Jan 14 2020

Prepare Your IT Department for an AI Skills Gap

Tap peer-to-peer learning and other resources to prepare your team for the expansion of artificial intelligence applications.

In higher education, we’re already past the point at which artificial intelligence has gone from a theoretical development to a technology alive and well on campuses. As I’ve written before, institutions have put AI to work in lots of ways that save time and money. At George Washington University, chatbots provide 24/7 support to the IT help desk. Other colleges use AI systems to support faculty by answering routine student questions.

Given that colleges have traditionally been viewed as slow to adapt, it’s exciting to see a widespread embrace of this emerging technology.

Yet in higher education, as in other industries, IT leaders are likely to encounter a gap between what’s possible in AI and who can execute it — soon, if they haven’t already.

Cloud computing created a similar need for new skills. Even though most institutions have embraced the cloud, they’ve still had to work to facilitate the transition in terms of both employees and workflow. As we know, the cloud skills gap is a challenge for IT leaders. A similar transition is on the horizon for AI.

MORE FROM EDTECH: See how colleges are making strides to close the cloud skills gap.

In mid-2018, which seems like a relatively long time ago in terms of the speed of tech, Forbes ran an article with the headline “The AI Skills Crisis and How to Close the Gap.” If we had a crisis on our hands back then, what are we facing now, when AI is even more ubiquitous?

LinkedIn’s "2020 Emerging Jobs Report” notes that jobs related to AI and data science are expanding across industries. In fact, the report names AI specialist as the top job in the U.S., with a 74 percent annual growth rate. LinkedIn predicts a widespread effect: “Artificial intelligence will require the entire workforce to learn new skills, whether it’s to keep up to date with an existing role, or pursuing a new career as a result of automation.”

Colleges face an extra challenge that businesses don’t, and that’s the inability to match the lucrative salaries of the corporate world.

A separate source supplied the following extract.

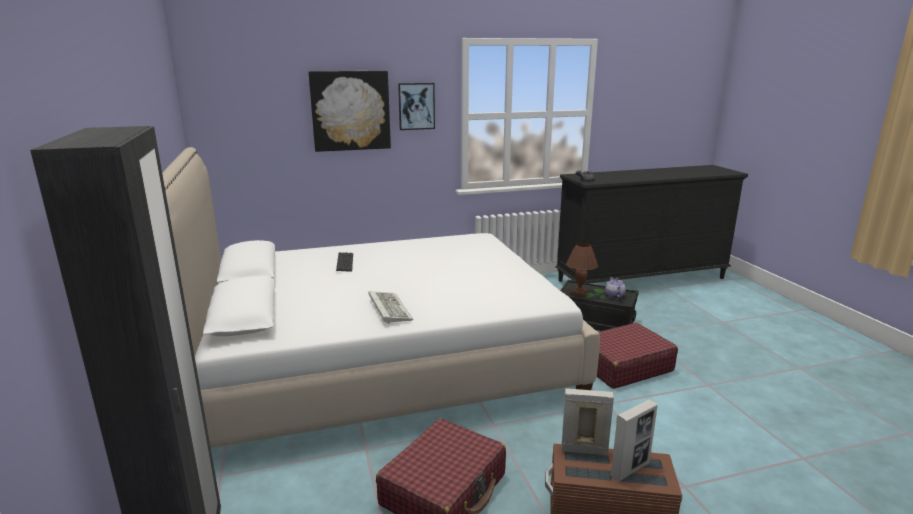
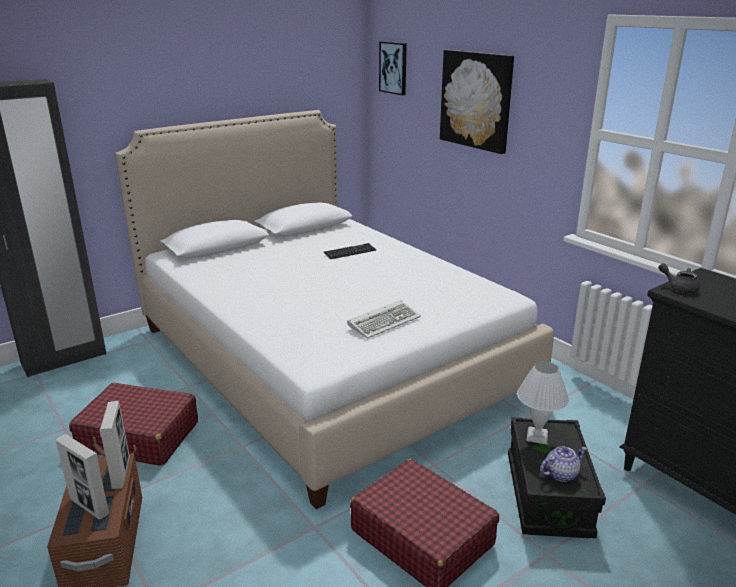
camera: 70 degrees right, 5 degrees up
(388, 308) = (248, 290): keyboard -> keyboard (385, 321)
(416, 106) = (539, 107): picture -> picture (393, 68)
(580, 292) = (537, 437): brown table lamp -> white table lamp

Still, there are ways to augment the proficiency of existing staff.

Create Ongoing Opportunities for Staff to Learn from Peers

One strategy is to give your team peer-to-peer training (with an “early and often” mentality). Campus leaders have used this approach to great success with cloud skills, and it makes sense for professionals who work on, or aspire to work on, AI. Regularly bring together employees who work with AI (and those who are simply interested in expanding their knowledge) to learn about developments, share experiences and trade tips.

This is especially important on campuses, where AI applications are incredibly diverse. Individuals using AI or partnering with vendors that provide AI resources may include IT network and cybersecurity specialists, faculty in academic departments, admissions staff and researchers. It would be very easy for these individuals to continue working in silos and miss out on the benefits of collaboration.

Partnering with peer institutions, and even with AI professionals in industries outside higher education, can also be fruitful. It’s not too much of a stretch to say we’re all crossing new ground when it comes to AI. Learning from each other can save time and headaches and shorten the adoption curve considerably.

Closing the skills gap means starting now to prepare your team for the jobs they’ll do in the future. Giving them exposure to more advanced AI applications and building a broad understanding of this technology can give them a foundation of expertise on which to build. The applications underway in one industry today, for example, just might be the use case that shows up on campus next year.

Set a Foundation for AI Expertise and Build from There

Designating an IT lead for AI is also smart: Choose one person whose job it is to see the big picture of what’s happening with AI on campus, who can bring the right stakeholders together, serve as a hub of resources and information, and help IT leaders be alert to potential opportunities and challenges as AI applications continue to expand.

Finally, a growing number of institutions are offering microcredentials and certifications. Consider opportunities on your campus (and others) to provide formal training through academic programs, conferences and events. When staffers attend such programs, have them share what they learn with other staffers. Ultimately, it’s an investment in the future strength of your IT department.

Bridging the AI skills gap, and developing a pipeline of future professionals, will certainly take time. It’s likely to be a complex journey in ways that are hard for us to foresee. At AI Business, one writer says that integrating AI into the workplace will require no less than “upskilling, diversity and rethinking the nature of work itself.” Set your team members up for success by helping them get as ready as possible.